Another Kansas resident with debilitating migraine-related headaches, spoke about what feels like “brain freeze.” And while doctors have thrown many prescriptions at her, nothing really touched the pain, she said, except the cannabis she tried when she recently traveled to a state with legal access.
“There is a solution for my migraines. It’s not a perfect solution, but it would help me be a more present parent for my kids,” she said. “Please allow me to use it while my kids are still young and my parents are still alive. I have so many memories left to make.”
Kimberly Krueger, secretary for the Kansas Cannabis Coalition, made some recommendations for the bill, including that the timeline for program launch be sped up.
“Kansans should not have to wait an additional two years once legislation is approved. Other states have created successful programs in much less time,” Krueger said.
Krueger also suggested that suppositories, topicals, and nebulizers be added modes of consumption and that license fees should be reduced to be more affordable and accessible.
“Kansas legislators will fail their constituents if the medical cannabis program is not accessible and affordable to Kansas residents. Without access and affordability, patients will be forced to utilize the illicit black market or go to a neighboring state, breaking federal law to get medicine,” Krueger said.
Senator Tom Holland, who represents District 3, spoke from a neutral perspective on the legislation, but suggested “significant changes” to the bill before it’s voted on.
The first is concern around allowing patients access to “plant material,” which he said could fuel the unregulated market.

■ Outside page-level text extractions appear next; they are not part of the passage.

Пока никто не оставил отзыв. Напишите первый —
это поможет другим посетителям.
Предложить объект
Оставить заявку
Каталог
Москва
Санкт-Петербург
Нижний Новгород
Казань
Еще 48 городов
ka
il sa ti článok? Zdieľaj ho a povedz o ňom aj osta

“This is going to be a massive, basically, enforcement load on already stressed Kansas law enforcement. We don’t want to have this medical cannabis program go the way of Oklahoma’s implementation,” Holland said.
Holland also highlighted that, as written, local operators could face an uphill battle in their efforts to establish a foothold in the state’s future medical cannabis industry.
“This bill appears to be multistate operator biased. I believe it works against interests of the existing Kansas businesses who could participate in this deal,” Holland said.